## Task
Each line below from the one containing "cystadenocarcinoma (ovarian) stained" through the one containing "colorectal cancer (adenocarcinoma)" is to be given again exactly, and no line outside that span.

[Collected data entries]
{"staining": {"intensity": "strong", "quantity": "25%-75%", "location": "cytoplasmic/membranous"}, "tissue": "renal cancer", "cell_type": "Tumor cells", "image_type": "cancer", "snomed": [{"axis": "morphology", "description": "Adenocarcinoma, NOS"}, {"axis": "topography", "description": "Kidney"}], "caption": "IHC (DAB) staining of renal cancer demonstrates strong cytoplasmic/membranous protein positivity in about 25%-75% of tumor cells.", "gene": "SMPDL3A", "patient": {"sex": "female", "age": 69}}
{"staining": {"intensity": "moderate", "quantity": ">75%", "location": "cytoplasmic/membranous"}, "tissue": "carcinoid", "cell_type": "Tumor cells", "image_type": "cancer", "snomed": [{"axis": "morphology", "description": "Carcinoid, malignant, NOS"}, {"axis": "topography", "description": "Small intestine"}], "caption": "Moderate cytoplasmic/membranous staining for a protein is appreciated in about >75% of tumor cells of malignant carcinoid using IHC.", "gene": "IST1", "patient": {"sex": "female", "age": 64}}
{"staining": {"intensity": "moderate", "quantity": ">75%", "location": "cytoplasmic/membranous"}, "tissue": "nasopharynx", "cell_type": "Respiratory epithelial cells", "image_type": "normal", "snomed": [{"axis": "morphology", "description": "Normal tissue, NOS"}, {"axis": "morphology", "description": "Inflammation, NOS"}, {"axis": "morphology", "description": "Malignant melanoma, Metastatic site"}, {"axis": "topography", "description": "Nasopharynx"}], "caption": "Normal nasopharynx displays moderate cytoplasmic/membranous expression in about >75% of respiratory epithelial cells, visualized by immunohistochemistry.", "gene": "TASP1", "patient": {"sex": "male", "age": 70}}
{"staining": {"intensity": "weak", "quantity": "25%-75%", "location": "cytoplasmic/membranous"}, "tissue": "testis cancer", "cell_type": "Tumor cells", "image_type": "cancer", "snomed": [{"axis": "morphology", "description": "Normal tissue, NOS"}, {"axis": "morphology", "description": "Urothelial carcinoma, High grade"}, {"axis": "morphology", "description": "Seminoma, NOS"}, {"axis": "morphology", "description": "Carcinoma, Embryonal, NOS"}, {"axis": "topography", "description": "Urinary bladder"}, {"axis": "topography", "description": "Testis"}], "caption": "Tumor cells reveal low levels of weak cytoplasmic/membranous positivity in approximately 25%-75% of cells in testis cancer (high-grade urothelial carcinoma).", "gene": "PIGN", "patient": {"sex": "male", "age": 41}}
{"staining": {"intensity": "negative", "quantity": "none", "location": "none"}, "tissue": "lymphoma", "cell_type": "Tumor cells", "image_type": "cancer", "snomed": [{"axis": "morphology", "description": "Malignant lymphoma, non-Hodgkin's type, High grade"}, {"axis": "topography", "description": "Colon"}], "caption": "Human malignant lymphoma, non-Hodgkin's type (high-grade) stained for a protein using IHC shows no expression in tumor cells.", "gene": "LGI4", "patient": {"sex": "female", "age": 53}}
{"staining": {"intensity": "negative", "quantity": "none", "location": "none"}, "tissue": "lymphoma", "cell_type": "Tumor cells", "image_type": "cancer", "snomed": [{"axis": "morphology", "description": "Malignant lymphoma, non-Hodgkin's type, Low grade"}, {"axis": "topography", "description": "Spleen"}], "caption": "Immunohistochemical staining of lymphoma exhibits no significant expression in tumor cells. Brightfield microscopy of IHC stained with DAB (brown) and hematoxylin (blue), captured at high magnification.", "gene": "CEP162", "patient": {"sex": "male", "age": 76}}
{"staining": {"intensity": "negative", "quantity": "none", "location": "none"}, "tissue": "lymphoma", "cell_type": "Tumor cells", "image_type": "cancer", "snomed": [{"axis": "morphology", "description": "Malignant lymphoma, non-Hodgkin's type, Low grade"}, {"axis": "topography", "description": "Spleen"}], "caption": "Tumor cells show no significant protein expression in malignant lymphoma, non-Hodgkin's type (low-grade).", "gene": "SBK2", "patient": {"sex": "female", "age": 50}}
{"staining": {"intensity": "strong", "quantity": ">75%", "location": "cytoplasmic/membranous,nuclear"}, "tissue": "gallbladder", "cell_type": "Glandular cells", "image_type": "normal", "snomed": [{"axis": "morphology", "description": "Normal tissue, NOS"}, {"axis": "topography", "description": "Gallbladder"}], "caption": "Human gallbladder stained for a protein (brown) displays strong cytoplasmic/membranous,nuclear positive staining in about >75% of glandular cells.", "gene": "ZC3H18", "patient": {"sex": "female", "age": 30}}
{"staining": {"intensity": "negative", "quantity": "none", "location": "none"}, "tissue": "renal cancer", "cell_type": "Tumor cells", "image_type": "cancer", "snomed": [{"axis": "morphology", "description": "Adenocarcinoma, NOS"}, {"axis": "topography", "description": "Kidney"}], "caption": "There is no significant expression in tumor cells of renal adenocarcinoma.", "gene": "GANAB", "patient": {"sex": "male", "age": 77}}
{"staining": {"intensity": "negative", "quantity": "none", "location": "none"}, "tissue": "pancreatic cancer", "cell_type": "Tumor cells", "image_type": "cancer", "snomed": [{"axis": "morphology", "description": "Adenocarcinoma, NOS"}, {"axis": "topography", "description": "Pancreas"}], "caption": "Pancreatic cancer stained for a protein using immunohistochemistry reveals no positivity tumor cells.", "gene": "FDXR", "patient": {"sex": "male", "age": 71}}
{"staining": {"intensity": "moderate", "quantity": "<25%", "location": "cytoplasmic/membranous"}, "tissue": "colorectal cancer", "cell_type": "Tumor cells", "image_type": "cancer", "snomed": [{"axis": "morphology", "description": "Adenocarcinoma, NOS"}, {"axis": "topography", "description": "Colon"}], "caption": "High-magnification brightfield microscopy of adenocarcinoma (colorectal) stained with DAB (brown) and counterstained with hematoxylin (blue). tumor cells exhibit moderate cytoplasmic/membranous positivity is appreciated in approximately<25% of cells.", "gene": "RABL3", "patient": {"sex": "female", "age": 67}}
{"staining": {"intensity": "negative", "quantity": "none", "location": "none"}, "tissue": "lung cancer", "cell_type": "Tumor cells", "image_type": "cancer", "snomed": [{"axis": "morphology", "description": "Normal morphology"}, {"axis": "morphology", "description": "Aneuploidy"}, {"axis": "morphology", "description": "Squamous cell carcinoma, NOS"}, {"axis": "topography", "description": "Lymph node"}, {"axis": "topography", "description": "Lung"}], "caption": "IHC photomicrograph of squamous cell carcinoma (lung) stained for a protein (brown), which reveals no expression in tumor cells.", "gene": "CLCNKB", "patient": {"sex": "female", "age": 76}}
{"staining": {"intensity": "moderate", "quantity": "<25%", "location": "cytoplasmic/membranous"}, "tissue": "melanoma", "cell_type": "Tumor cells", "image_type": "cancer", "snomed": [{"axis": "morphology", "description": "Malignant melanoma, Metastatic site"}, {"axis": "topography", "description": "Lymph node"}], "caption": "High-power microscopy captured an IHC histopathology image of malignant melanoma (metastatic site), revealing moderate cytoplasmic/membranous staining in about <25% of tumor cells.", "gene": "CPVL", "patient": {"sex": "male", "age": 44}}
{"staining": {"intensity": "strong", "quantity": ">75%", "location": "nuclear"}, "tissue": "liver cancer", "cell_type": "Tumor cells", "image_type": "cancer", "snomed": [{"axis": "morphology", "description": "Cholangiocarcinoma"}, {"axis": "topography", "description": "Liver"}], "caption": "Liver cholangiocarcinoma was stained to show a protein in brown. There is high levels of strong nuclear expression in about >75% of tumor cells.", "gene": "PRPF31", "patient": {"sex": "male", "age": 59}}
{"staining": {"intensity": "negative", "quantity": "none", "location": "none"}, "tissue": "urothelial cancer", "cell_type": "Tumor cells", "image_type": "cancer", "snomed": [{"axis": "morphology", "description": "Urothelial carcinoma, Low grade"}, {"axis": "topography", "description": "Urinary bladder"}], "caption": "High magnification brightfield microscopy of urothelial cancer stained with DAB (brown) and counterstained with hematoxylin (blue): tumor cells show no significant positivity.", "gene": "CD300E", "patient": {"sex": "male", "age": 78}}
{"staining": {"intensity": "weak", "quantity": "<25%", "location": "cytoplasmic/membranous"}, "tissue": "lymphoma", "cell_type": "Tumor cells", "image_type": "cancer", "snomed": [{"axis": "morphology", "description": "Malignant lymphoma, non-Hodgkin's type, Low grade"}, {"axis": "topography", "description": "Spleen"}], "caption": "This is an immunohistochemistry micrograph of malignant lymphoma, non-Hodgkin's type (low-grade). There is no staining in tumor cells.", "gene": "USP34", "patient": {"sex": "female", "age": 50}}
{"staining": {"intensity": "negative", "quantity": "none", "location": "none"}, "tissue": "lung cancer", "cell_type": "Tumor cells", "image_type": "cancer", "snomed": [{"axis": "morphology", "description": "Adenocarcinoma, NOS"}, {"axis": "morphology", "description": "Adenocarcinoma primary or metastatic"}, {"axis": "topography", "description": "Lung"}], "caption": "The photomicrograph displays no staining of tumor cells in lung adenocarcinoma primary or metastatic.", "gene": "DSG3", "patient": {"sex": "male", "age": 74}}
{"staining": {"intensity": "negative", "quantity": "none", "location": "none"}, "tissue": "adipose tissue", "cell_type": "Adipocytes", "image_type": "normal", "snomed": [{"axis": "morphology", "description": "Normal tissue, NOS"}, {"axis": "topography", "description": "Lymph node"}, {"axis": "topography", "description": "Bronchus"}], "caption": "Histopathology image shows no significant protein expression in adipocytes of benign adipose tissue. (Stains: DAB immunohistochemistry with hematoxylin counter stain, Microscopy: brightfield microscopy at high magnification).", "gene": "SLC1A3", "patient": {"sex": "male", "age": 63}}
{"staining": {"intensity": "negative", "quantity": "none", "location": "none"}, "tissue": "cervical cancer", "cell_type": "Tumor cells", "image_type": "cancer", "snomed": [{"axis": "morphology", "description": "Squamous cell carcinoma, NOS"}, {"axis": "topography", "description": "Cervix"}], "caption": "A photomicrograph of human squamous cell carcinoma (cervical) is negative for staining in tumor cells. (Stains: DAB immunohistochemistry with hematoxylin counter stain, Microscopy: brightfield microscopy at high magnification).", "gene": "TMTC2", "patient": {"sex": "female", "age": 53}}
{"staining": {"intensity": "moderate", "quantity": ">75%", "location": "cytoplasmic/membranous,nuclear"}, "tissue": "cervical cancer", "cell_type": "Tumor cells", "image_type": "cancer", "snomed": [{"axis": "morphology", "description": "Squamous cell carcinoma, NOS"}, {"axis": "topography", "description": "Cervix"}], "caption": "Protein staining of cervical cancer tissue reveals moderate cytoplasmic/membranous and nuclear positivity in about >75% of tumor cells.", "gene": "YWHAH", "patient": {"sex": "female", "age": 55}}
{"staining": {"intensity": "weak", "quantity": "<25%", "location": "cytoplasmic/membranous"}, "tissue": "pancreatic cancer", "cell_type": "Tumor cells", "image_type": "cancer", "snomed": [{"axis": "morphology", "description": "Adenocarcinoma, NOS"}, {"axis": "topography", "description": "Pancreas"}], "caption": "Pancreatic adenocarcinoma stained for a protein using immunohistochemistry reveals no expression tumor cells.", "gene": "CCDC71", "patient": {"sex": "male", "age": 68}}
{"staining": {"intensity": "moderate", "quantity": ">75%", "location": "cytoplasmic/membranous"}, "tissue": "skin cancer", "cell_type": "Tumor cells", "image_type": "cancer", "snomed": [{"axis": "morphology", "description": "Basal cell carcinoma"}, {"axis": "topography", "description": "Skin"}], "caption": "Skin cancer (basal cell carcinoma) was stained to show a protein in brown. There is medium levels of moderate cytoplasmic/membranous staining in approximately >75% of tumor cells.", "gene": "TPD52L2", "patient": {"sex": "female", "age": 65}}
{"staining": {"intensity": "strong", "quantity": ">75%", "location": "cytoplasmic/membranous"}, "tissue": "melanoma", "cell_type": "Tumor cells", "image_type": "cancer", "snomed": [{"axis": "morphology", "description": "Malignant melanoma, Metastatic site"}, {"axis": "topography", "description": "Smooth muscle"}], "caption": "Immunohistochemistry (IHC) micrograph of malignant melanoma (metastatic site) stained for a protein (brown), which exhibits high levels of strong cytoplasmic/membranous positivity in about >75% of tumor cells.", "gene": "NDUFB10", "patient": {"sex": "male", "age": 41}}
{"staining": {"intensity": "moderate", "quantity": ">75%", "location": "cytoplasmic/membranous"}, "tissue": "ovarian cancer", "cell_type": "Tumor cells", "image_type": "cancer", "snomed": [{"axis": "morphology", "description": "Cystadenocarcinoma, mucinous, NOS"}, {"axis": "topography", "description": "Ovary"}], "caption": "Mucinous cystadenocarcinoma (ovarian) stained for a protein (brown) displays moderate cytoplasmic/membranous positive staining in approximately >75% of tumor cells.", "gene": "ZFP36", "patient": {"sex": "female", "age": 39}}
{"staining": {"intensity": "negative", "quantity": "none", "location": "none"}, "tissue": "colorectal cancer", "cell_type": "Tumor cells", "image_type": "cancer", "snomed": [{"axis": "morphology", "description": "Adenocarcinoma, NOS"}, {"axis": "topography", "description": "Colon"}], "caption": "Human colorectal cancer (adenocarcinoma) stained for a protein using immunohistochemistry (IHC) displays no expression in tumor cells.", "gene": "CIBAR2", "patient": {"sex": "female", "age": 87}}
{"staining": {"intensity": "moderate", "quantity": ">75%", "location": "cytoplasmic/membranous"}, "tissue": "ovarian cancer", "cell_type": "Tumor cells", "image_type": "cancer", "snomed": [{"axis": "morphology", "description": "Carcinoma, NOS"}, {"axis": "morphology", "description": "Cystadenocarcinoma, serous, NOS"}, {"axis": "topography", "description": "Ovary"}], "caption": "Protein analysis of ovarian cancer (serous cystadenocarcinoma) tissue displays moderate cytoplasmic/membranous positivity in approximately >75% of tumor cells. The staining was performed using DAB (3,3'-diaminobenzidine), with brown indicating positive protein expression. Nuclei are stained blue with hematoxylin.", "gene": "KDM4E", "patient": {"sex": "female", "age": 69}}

## Reply to the exercise
{"staining": {"intensity": "moderate", "quantity": ">75%", "location": "cytoplasmic/membranous"}, "tissue": "ovarian cancer", "cell_type": "Tumor cells", "image_type": "cancer", "snomed": [{"axis": "morphology", "description": "Cystadenocarcinoma, mucinous, NOS"}, {"axis": "topography", "description": "Ovary"}], "caption": "Mucinous cystadenocarcinoma (ovarian) stained for a protein (brown) displays moderate cytoplasmic/membranous positive staining in approximately >75% of tumor cells.", "gene": "ZFP36", "patient": {"sex": "female", "age": 39}}
{"staining": {"intensity": "negative", "quantity": "none", "location": "none"}, "tissue": "colorectal cancer", "cell_type": "Tumor cells", "image_type": "cancer", "snomed": [{"axis": "morphology", "description": "Adenocarcinoma, NOS"}, {"axis": "topography", "description": "Colon"}], "caption": "Human colorectal cancer (adenocarcinoma) stained for a protein using immunohistochemistry (IHC) displays no expression in tumor cells.", "gene": "CIBAR2", "patient": {"sex": "female", "age": 87}}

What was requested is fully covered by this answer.